Given data START

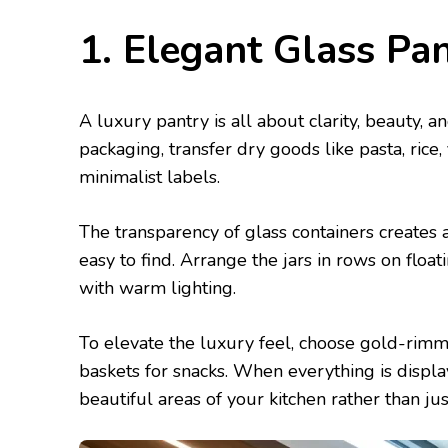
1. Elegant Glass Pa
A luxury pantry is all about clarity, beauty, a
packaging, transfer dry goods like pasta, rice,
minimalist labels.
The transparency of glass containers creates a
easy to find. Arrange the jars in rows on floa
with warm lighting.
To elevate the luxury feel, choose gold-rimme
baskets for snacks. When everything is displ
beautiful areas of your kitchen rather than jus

Given data END

__Try it__
Please print the text of every item above word for word and line for line, leaving out the pictures.

__Output of the task__
1. Elegant Glass Pa
A luxury pantry is all about clarity, beauty, a
packaging, transfer dry goods like pasta, rice,
minimalist labels.
The transparency of glass containers creates a
easy to find. Arrange the jars in rows on floa
with warm lighting.
To elevate the luxury feel, choose gold-rimme
baskets for snacks. When everything is displ
beautiful areas of your kitchen rather than jus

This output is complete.